Furthermore, the heat conduction oil in the invention can be recycled without consuming a large amount of heat exchange medium, the heat efficiency of the boiler is not reduced, meanwhile, the heat conduction oil flows through the outside of the pipeline and the outside of the heat conduction oil tank and is coated with aluminum silicate heat insulation materials, the heat loss of the heat conduction oil is reduced, the energy consumption rate of the solar heat collector and the storage battery is also reduced, the wear-resistant materials are sprayed on the smoke contact surface of the oil-smoke heat exchanger, the service life of the equipment is prolonged, the device is small in transformation of the boiler body, the device is suitable for various boilers, the working timeliness is ensured, various remedy countermeasures and energy storage methods are provided when the device is in bad or excellent working conditions, and the whole device not only utilizes renewable resources, but also ensures the continuous working performance of the equipment.
Drawings
FIG. 1 is a schematic diagram of the structure of the present invention;
In the accompanying drawings: the solar energy heat collector comprises the following components of a 1-heliostat, a 2-photovoltaic cell panel, a 3-storage battery, a 41-first switch, a 42-second switch, a 5-solar heat collector, a 51-high-temperature heat conduction oil outlet, a 52-low-temperature heat conduction oil inlet, a 6-diverter valve, a 61-first branch, a 62-second branch, a 7-heat conduction oil tank, an 8-regulating valve, a 9-flowmeter, a 10-temperature measuring device, a 11-pressure measuring device, a 12-heat conduction oil pump, a 13-oil-smoke heat exchanger, a 14-air preheater, a 15-tail flue, a 16-electric heating air heater and a 17-primary fan.
Detailed Description
The invention is further described below with reference to the drawings and the detailed description.
As shown in fig. 1, the invention provides a boiler low-temperature corrosion prevention device for heat conduction oil heat storage, which comprises a photovoltaic cell panel 2, wherein the photovoltaic cell panel 2 is connected with the input end of a storage battery 3, the output end of the storage battery 3 is connected with an electric heater arranged in a heat conduction oil tank 7, heat conduction oil is conveyed in the heat conduction oil tank 7 by external equipment, the storage battery 3 supplies power, the heat conduction oil tank 7 heats the heat conduction oil until the heat conduction oil meets the actual requirement temperature, the outlet of the heat conduction oil tank 7 is connected with a heat conduction oil inlet of an oil-smoke heat exchanger 13 (heat conduction oil-smoke heat exchanger), the oil-smoke heat exchanger 13 penetrates through a tail flue 15, an air preheater 14 is further arranged in the tail flue 15, the oil-smoke heat exchanger 13 is provided with the inlet end of the air preheater 14, flue gas in the tail flue 15 firstly passes through the oil-smoke heat exchanger 13, exchanges heat with the heat conduction oil in the oil-smoke heat exchanger 13 and then enters the air preheater 14, and preferably, in the embodiment, the heat conduction oil outlet of the oil-smoke heat exchanger 13 is connected with the inlet of the heat conduction oil tank 7, and the heat conduction oil is recycled;
In this embodiment, the output end of the storage battery is further connected with an electric heater 16, the air inlet of the electric heater 16 is connected with the primary air fan 17, the air outlet of the electric heater 16 is connected with the air inlet of the air preheater 14, the electric heater 16 heats the air entering the air preheater 14, specifically, when the quantity of heat conduction oil in the heat conduction oil tank 7 is excessive, the heat conduction oil tank 7 heats and consumes more energy, and the time is long, the electric heater 16 can be opened through the second switch 42, the auxiliary heat conduction oil tank 7 heats the air preheater 14, the flue gas temperature of the air preheating section is ensured, the energy consumption of the heat conduction oil tank 7 is reduced, and the whole device operates more smoothly.
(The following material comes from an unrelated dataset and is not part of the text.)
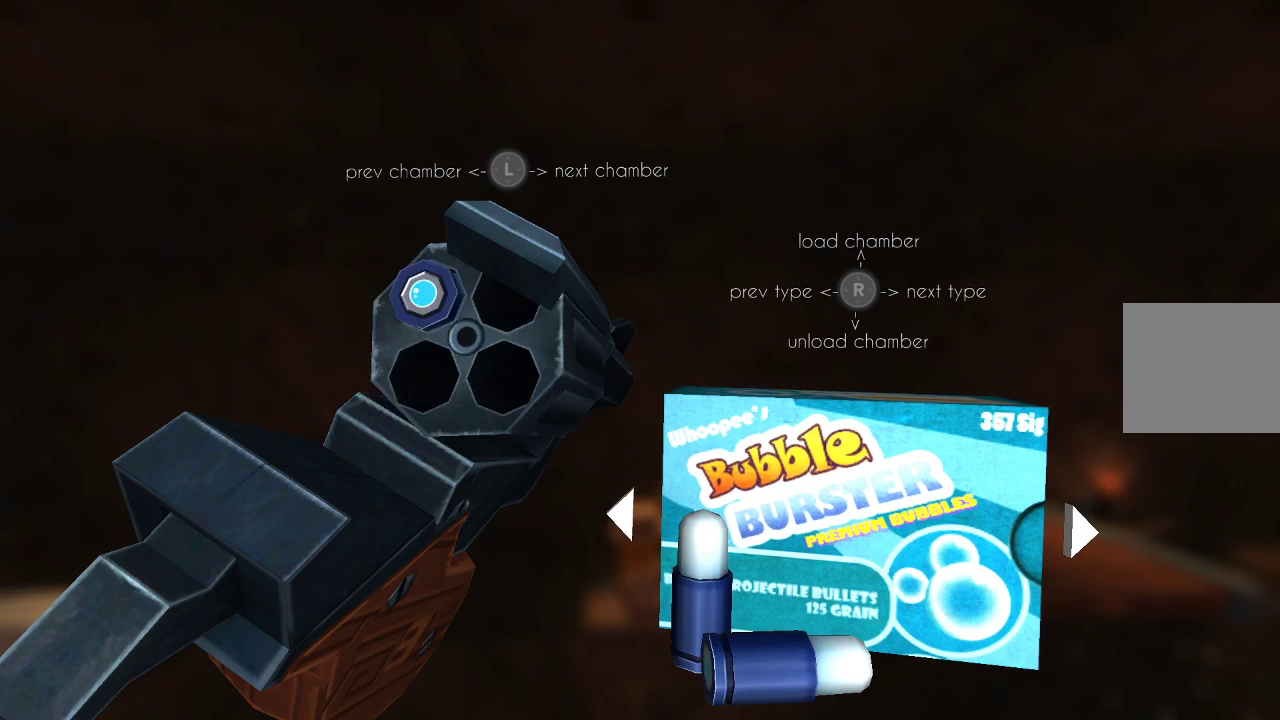
{"buttons": [], "left_stick": "center", "right_stick": "up", "events": [[100, "left_stick", "center"], [100, "right_stick", "up"], [233, "right_stick", "center"], [300, "left_stick", "left"], [433, "left_stick", "center"], [433, "right_stick", "up"]]}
In another embodiment of the present invention, an inlet of the heat conduction oil tank 7 is connected to the solar heat collector 5, the solar heat collector 5 is filled with heat conduction oil, the solar heat collector 5 reflects sunlight to the solar heat collector 5 through the heliostat 1, the heat conduction oil stored in the solar heat collector 5 is heated, the heat conduction oil heated by the solar heat collector 5 is conveyed to the heat conduction oil tank 7, the heat conduction oil tank 7 conveys the heat conduction oil to the oil-smoke heat exchanger 13, specifically, the temperature of the heat conduction oil conveyed by the solar heat collector 5 meets the actual required temperature, the first switch 41 and the second switch 42 are closed, the storage battery 3 is charged by the photovoltaic cell panel 2, when the temperature of the heat conduction oil conveyed by the solar heat collector 5 is reduced, the first switch 41 and/or the second switch 42 is correspondingly selected to be opened for corresponding adjustment, preferably, a heat conduction oil outlet of the oil-smoke heat exchanger 13 is connected to a low-temperature heat conduction oil inlet of the solar heat collector 5, and the heat-exchanged heat conduction oil is reversely thrown into the solar heat collector 5 for heat absorption again.
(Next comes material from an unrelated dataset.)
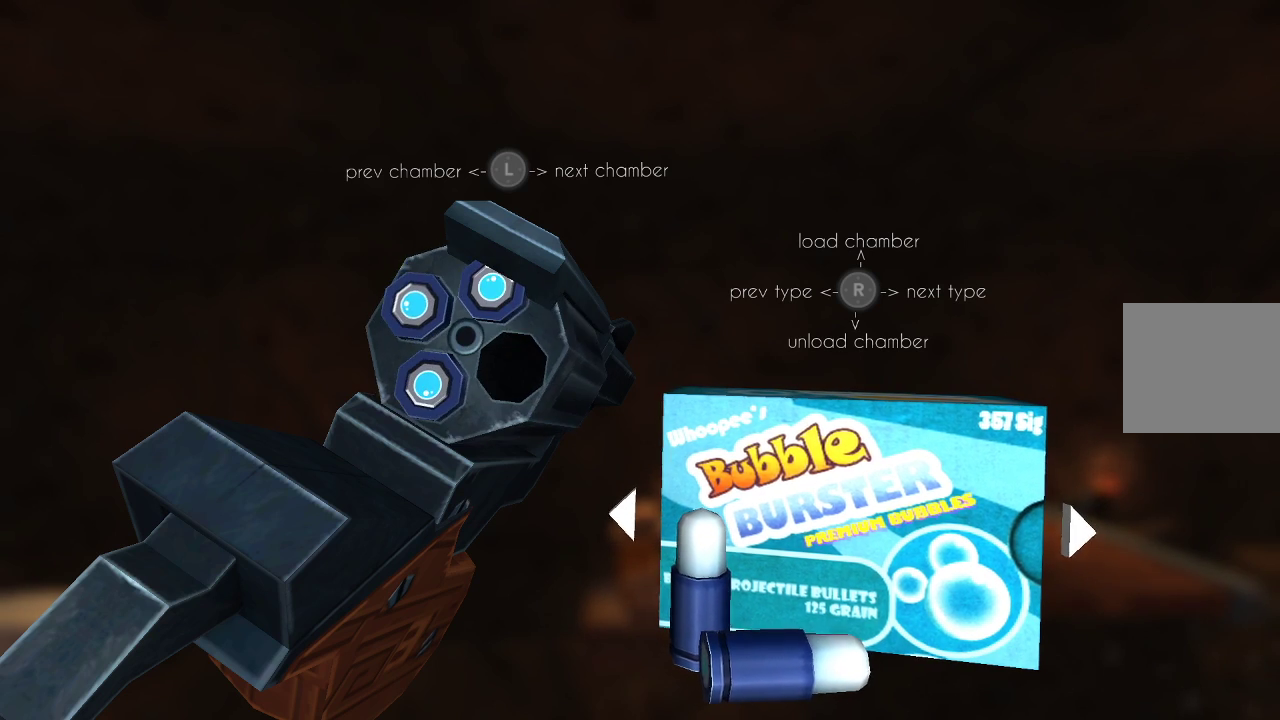
{"buttons": [], "left_stick": "center", "right_stick": "center", "events": [[100, "right_stick", "center"], [133, "left_stick", "left"], [267, "right_stick", "up"], [300, "left_stick", "center"], [400, "right_stick", "center"]]}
In another embodiment of the present invention, a high-temperature heat-conducting oil outlet of the solar heat collector 5 is connected with an inlet of the heat-conducting oil tank 7 through a diverter valve 6, an outlet of the diverter valve 6 is divided into a first branch 61 and a second branch 62, the second branch 62 is connected with the inlet of the heat-conducting oil tank 7, the first branch 61 is connected with an outlet of the heat-conducting oil tank 7, a regulating valve 8 is arranged between a pipeline connected with the outlet of the heat-conducting oil tank 7 and the first branch 61, an inlet of the regulating valve 8 is connected with an outlet of the heat-conducting oil tank 7, and an outlet of the regulating valve 8 is connected with the first branch 61 and then is led into a heat-conducting oil inlet of the oil-smoke heat exchanger 13;
In this embodiment, a heat conduction oil pump 12 is disposed on a pipeline connected to the oil-smoke heat exchanger 13 after the mixing of the regulating valve 8 and the first branch 61, power is provided for the heat conduction oil tank 7 and the solar heat collector 5 through the heat conduction oil pump 12, heat conduction oil in the heat conduction oil tank 7 and the solar heat collector 5 is led out, a flowmeter 9, a temperature measuring device 10 and a pressure measuring device 11 are disposed on a pipeline connected between the outlet of the regulating valve 8 and the first branch 62 after the mixing of the regulating valve 8 and the heat conduction oil pump 12, and the operation condition of the whole device is monitored.
Preferably, the heat insulation materials of aluminum silicate are coated outside the pipeline through which the heat conduction oil flows and the heat conduction oil tank 7, so that heat loss of the heat conduction oil is reduced; the oil-smoke heat exchanger 13 is made of boiler materials, and comprises 20G, SA C, 15CrMoG and other materials, and the wear-resistant material is sprayed on the smoke contact surface of the oil-smoke heat exchanger 13, so that the heat exchanger is prevented from being worn by smoke flow, and the service life of equipment is prolonged.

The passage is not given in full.